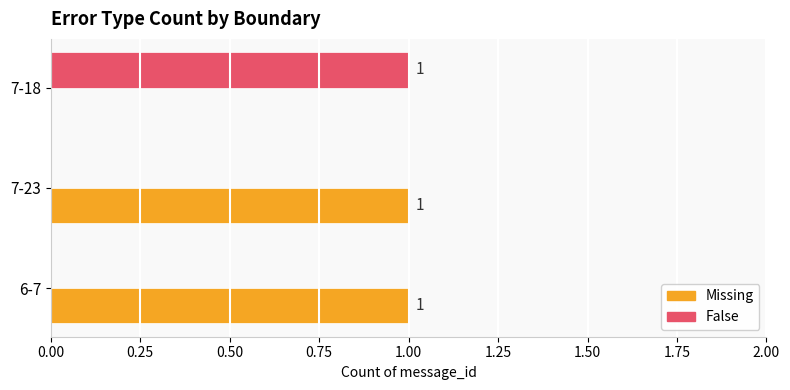

How many distinct data groups are displayed?

2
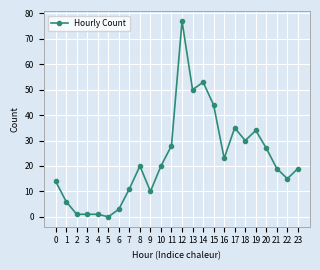

At which label is the value closest to 38?

17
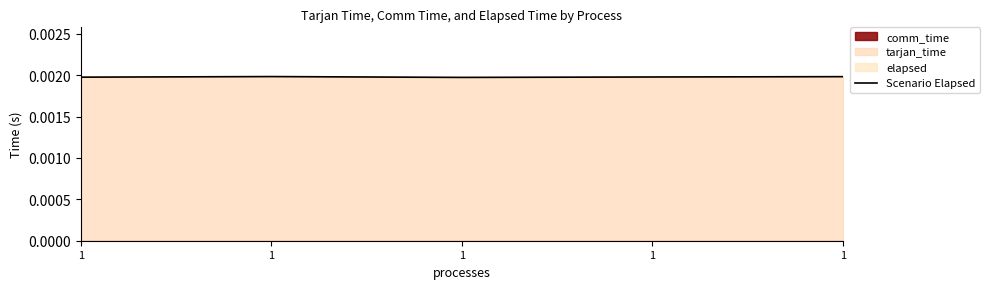

Which category has the lowest value across all series?

1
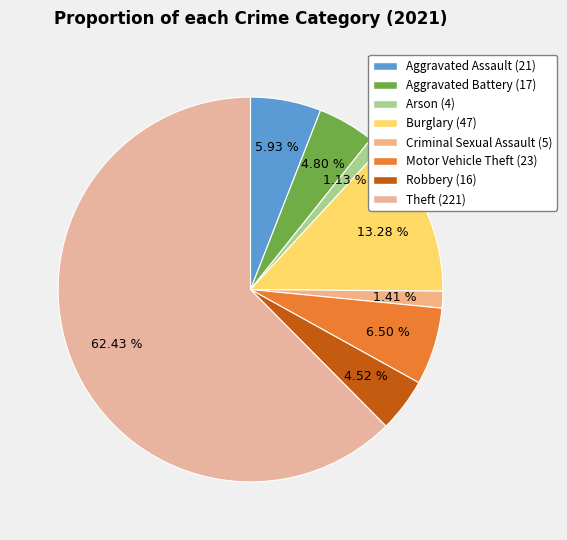

Count the number of slices in the pie.

8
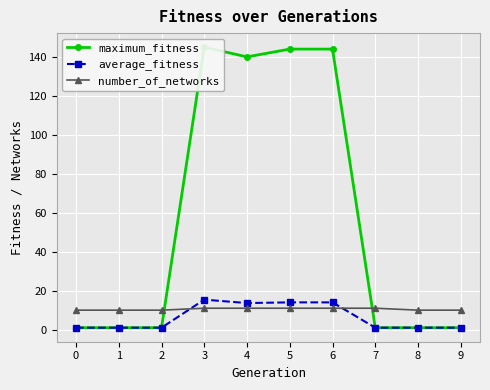

What is the value of the average_fitness point at the 2nd from the left?

1.0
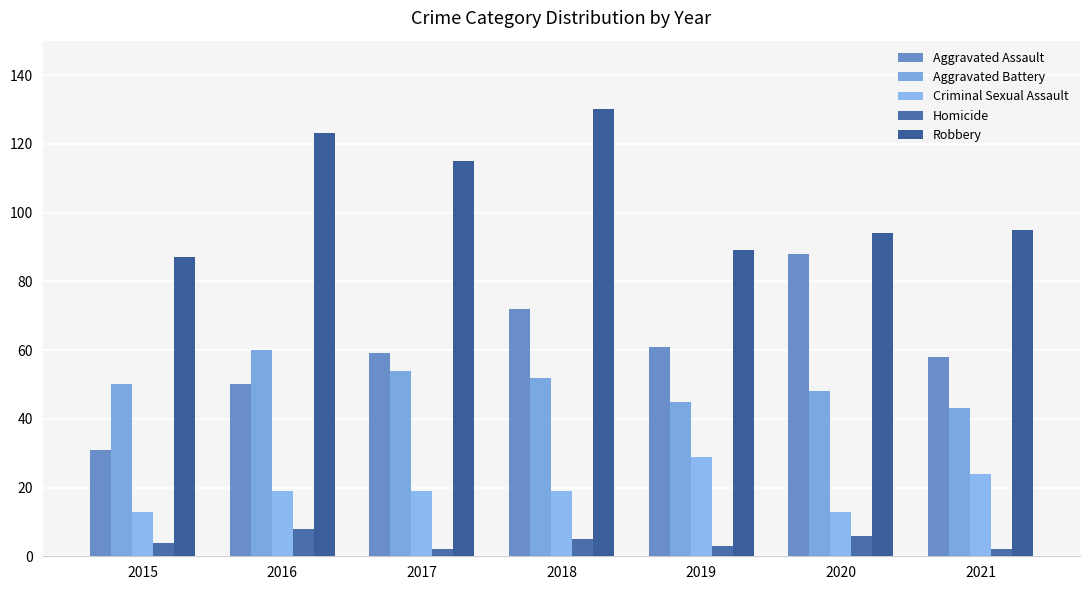

Is the value of Robbery at 2021 greater than the value of Aggravated Battery at 2017?

Yes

============

● WHAT IS NEEDED: Can you copy every one of the records above word for word, leaving the pictures out?

● SOLUTION BELOW:
How many distinct data groups are displayed?

2

At which label is the value closest to 38?

17

Which category has the lowest value across all series?

1

Count the number of slices in the pie.

8

What is the value of the average_fitness point at the 2nd from the left?

1.0

Is the value of Robbery at 2021 greater than the value of Aggravated Battery at 2017?

Yes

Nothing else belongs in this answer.